Federal financial regulators are taking aim at large compensation packages paid to non-executives at financial institutions, such as the huge payments made to the president and other top officials at American International Group’s Financial Products unit.
In regulations proposed on March 30, seven federal financial services regulators would bar incentive-based compensation that are excessive or that “could expose the institution to inappropriate risks that could lead to material financial loss.”
The federal agencies involved in the joint rules-making include the Securities and Exchange Commission, the Office of the Comptroller of the Currency, the Federal Reserve System, the Federal Deposit Insurance Corporation, the Office of Thrift Supervision, the National Credit Union Administration, and the Federal Housing Finance Agency.
The regulations require disclosure of incentive-based compensation arrangements for top executives. The rules also establish special rules for institutions with assets of more than $50 billion.

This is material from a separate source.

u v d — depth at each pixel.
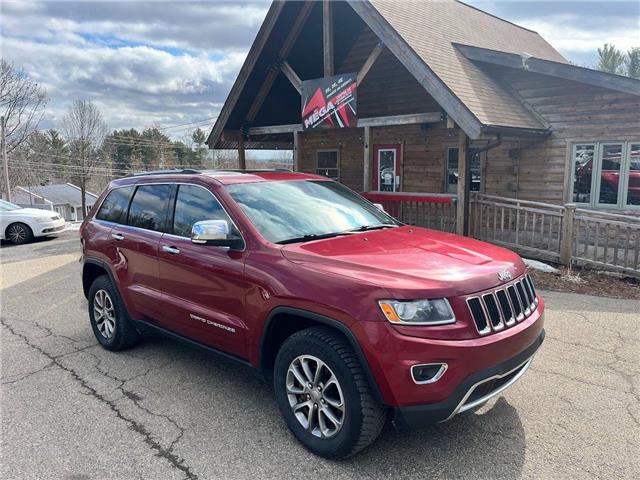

They also require the boards, or committees of boards of large financial institutions, to monitor and oversee such compensation. And they require deferral of parts of large compensation packages.
The rules were mandated by the Dodd-Frank financial services law.
The provision aimed at AIG would require boards of institutions with assets of more than $50 billion to identify those persons (other than top executives) who can expose the institution to possible losses “that are substantial in relation to the institution’s size, capital or overall risk tolerance.”
The proposed rules would require that the board of directors, or a committee of the institution, approve the incentive-based compensation arrangement for non-top executives, and maintain documentation of such approval.